Il nuovo Polo per l’Infanzia “Luisa Basso” interpreta lo spazio educativo come luogo di relazione: un’architettura luminosa, accogliente e riconoscibile, pensata per accompagnare i bambini nella scoperta quotidiana del mondo.

Progettare uno spazio per i primi anni di vita significa confrontarsi con una delle misure più delicate dell’architettura: la scala dell’infanzia. Non si tratta soltanto di calibrare stanze, percorsi o altezze, ma di dare forma a un micro-mondo capace di rassicurare, stimolare l’esplorazione e accogliere i gesti della crescita.

Con il nuovo Polo per l’Infanzia “Luisa Basso” a Longare, in provincia di Vicenza, lo studio MD41 — business unit di MIDE srl specializzata nella progettazione integrata per la committenza pubblica e per il workplace — firma un’opera che interpreta il tema dell’edificio scolastico attraverso un linguaggio di grande chiarezza formale e profonda sensibilità pedagogica.

Finanziato nell’ambito dei fondi PNRR, con un investimento di circa 2,46 milioni di euro, il complesso di 1.030 metri quadrati, inserito in un lotto di circa 5.800 mq, nasce per riunire in un unico organismo due realtà distinte e complementari: asilo nido e scuola dell’infanzia.

Un gesto sintetico: la copertura come segno identitario

Il cuore compositivo dell’intervento, firmato dagli architetti Fabrizio Michielon e Sergio de Gioia, con l’assistenza alla progettazione degli Arch.

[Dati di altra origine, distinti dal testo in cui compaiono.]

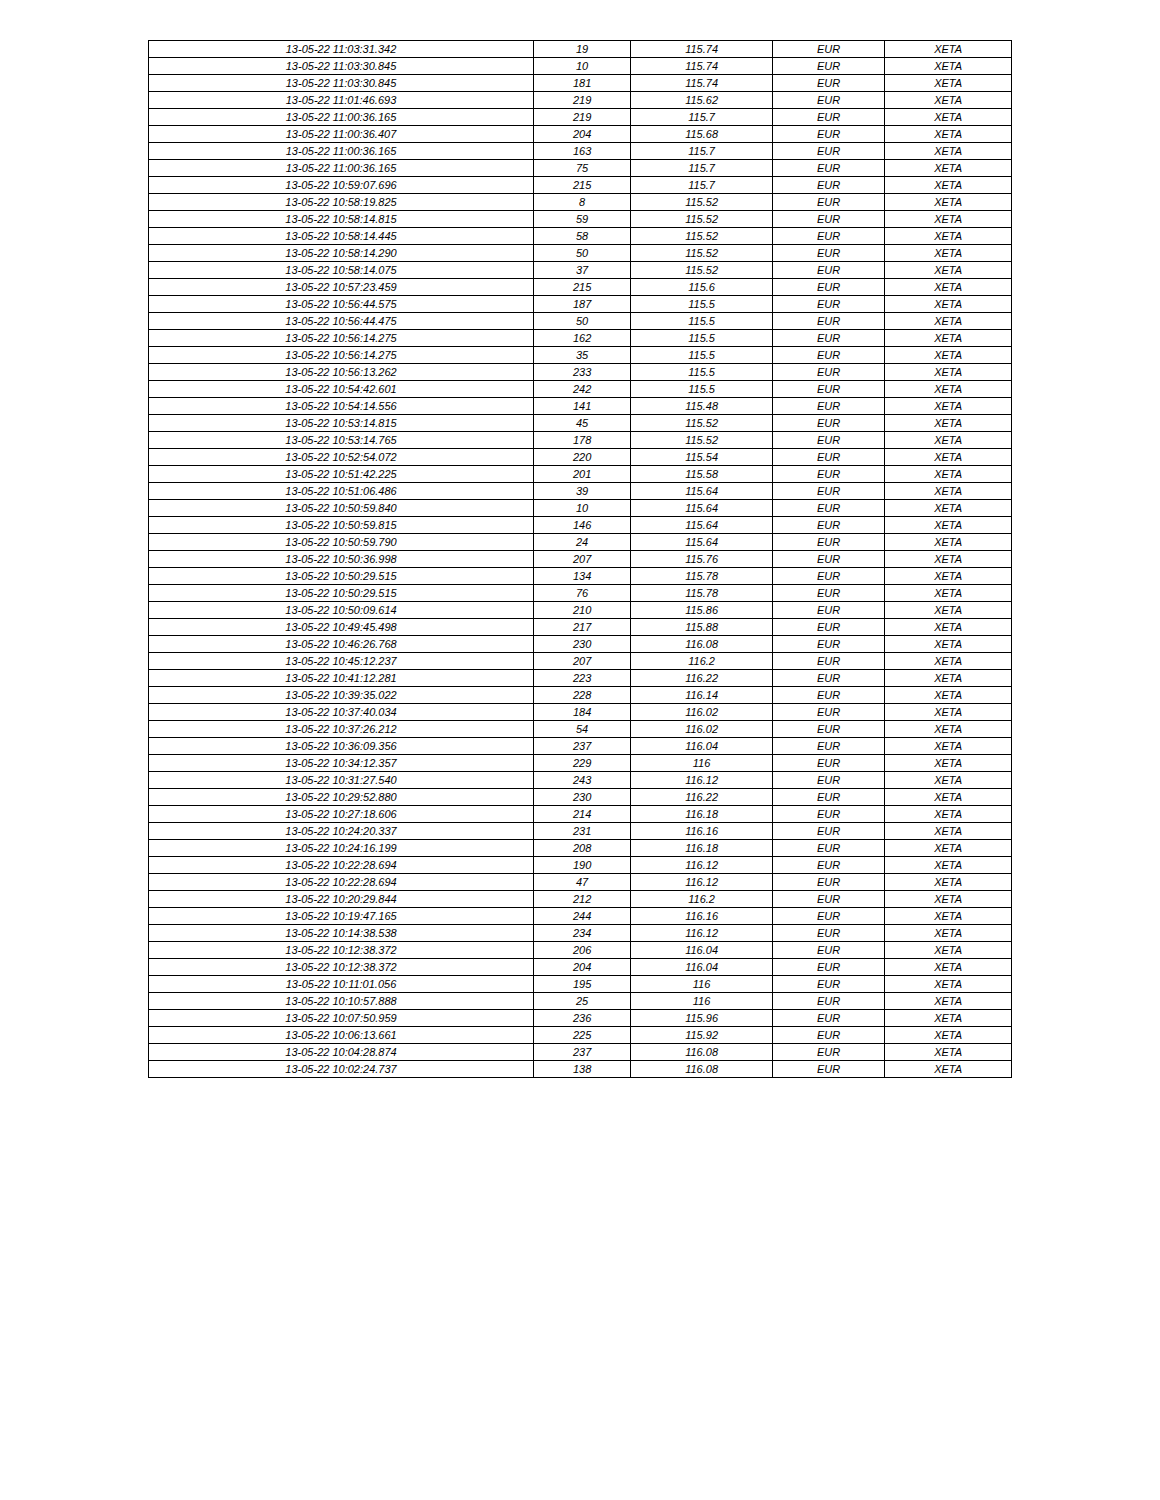| 13-05-22 11:03:31.342 | 19 | 115.74 | EUR | XETA |
| 13-05-22 11:03:30.845 | 10 | 115.74 | EUR | XETA |
| 13-05-22 11:03:30.845 | 181 | 115.74 | EUR | XETA |
| 13-05-22 11:01:46.693 | 219 | 115.62 | EUR | XETA |
| 13-05-22 11:00:36.165 | 219 | 115.7 | EUR | XETA |
| 13-05-22 11:00:36.407 | 204 | 115.68 | EUR | XETA |
| 13-05-22 11:00:36.165 | 163 | 115.7 | EUR | XETA |
| 13-05-22 11:00:36.165 | 75 | 115.7 | EUR | XETA |
| 13-05-22 10:59:07.696 | 215 | 115.7 | EUR | XETA |
| 13-05-22 10:58:19.825 | 8 | 115.52 | EUR | XETA |
| 13-05-22 10:58:14.815 | 59 | 115.52 | EUR | XETA |
| 13-05-22 10:58:14.445 | 58 | 115.52 | EUR | XETA |
| 13-05-22 10:58:14.290 | 50 | 115.52 | EUR | XETA |
| 13-05-22 10:58:14.075 | 37 | 115.52 | EUR | XETA |
| 13-05-22 10:57:23.459 | 215 | 115.6 | EUR | XETA |
| 13-05-22 10:56:44.575 | 187 | 115.5 | EUR | XETA |
| 13-05-22 10:56:44.475 | 50 | 115.5 | EUR | XETA |
| 13-05-22 10:56:14.275 | 162 | 115.5 | EUR | XETA |
| 13-05-22 10:56:14.275 | 35 | 115.5 | EUR | XETA |
| 13-05-22 10:56:13.262 | 233 | 115.5 | EUR | XETA |
| 13-05-22 10:54:42.601 | 242 | 115.5 | EUR | XETA |
| 13-05-22 10:54:14.556 | 141 | 115.48 | EUR | XETA |
| 13-05-22 10:53:14.815 | 45 | 115.52 | EUR | XETA |
| 13-05-22 10:53:14.765 | 178 | 115.52 | EUR | XETA |
| 13-05-22 10:52:54.072 | 220 | 115.54 | EUR | XETA |
| 13-05-22 10:51:42.225 | 201 | 115.58 | EUR | XETA |
| 13-05-22 10:51:06.486 | 39 | 115.64 | EUR | XETA |
| 13-05-22 10:50:59.840 | 10 | 115.64 | EUR | XETA |
| 13-05-22 10:50:59.815 | 146 | 115.64 | EUR | XETA |
| 13-05-22 10:50:59.790 | 24 | 115.64 | EUR | XETA |
| 13-05-22 10:50:36.998 | 207 | 115.76 | EUR | XETA |
| 13-05-22 10:50:29.515 | 134 | 115.78 | EUR | XETA |
| 13-05-22 10:50:29.515 | 76 | 115.78 | EUR | XETA |
| 13-05-22 10:50:09.614 | 210 | 115.86 | EUR | XETA |
| 13-05-22 10:49:45.498 | 217 | 115.88 | EUR | XETA |
| 13-05-22 10:46:26.768 | 230 | 116.08 | EUR | XETA |
| 13-05-22 10:45:12.237 | 207 | 116.2 | EUR | XETA |
| 13-05-22 10:41:12.281 | 223 | 116.22 | EUR | XETA |
| 13-05-22 10:39:35.022 | 228 | 116.14 | EUR | XETA |
| 13-05-22 10:37:40.034 | 184 | 116.02 | EUR | XETA |
| 13-05-22 10:37:26.212 | 54 | 116.02 | EUR | XETA |
| 13-05-22 10:36:09.356 | 237 | 116.04 | EUR | XETA |
| 13-05-22 10:34:12.357 | 229 | 116 | EUR | XETA |
| 13-05-22 10:31:27.540 | 243 | 116.12 | EUR | XETA |
| 13-05-22 10:29:52.880 | 230 | 116.22 | EUR | XETA |
| 13-05-22 10:27:18.606 | 214 | 116.18 | EUR | XETA |
| 13-05-22 10:24:20.337 | 231 | 116.16 | EUR | XETA |
| 13-05-22 10:24:16.199 | 208 | 116.18 | EUR | XETA |
| 13-05-22 10:22:28.694 | 190 | 116.12 | EUR | XETA |
| 13-05-22 10:22:28.694 | 47 | 116.12 | EUR | XETA |
| 13-05-22 10:20:29.844 | 212 | 116.2 | EUR | XETA |
| 13-05-22 10:19:47.165 | 244 | 116.16 | EUR | XETA |
| 13-05-22 10:14:38.538 | 234 | 116.12 | EUR | XETA |
| 13-05-22 10:12:38.372 | 206 | 116.04 | EUR | XETA |
| 13-05-22 10:12:38.372 | 204 | 116.04 | EUR | XETA |
| 13-05-22 10:11:01.056 | 195 | 116 | EUR | XETA |
| 13-05-22 10:10:57.888 | 25 | 116 | EUR | XETA |
| 13-05-22 10:07:50.959 | 236 | 115.96 | EUR | XETA |
| 13-05-22 10:06:13.661 | 225 | 115.92 | EUR | XETA |
| 13-05-22 10:04:28.874 | 237 | 116.08 | EUR | XETA |
| 13-05-22 10:02:24.737 | 138 | 116.08 | EUR | XETA |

Janine Medda e Alessandro Barzon, risiede nella scelta di raccogliere le diverse anime della struttura sotto un’unica, generosa copertura a falde.

È un gesto architettonico semplice e riconoscibile, che richiama l’archetipo della casa e restituisce un senso immediato di protezione, sia ai bambini sia alla comunità che ogni giorno attraversa questo luogo.

L’edificio esprime la propria articolazione interna già dagli accessi: i due ingressi indipendenti sporgono rispetto al filo della facciata sotto forma di prismi geometrici, rendendo la soglia d’ingresso immediatamente leggibile fin dall’arrivo.

La copertura estende il proprio valore protettivo oltre il perimetro dell’involucro edilizio, attraverso profondi sporti a sbalzo pensati per integrare lo spazio esterno nella vita scolastica quotidiana. A Est, la falda genera un porticato protetto che accoglie la ritualità dell’attesa e dell’incontro tra genitori ed educatori; a Ovest, lo sbalzo si allunga verso il giardino, trasformandosi in una galleria coperta che consente ai bambini di giocare e svolgere attività all’aperto in ogni stagione.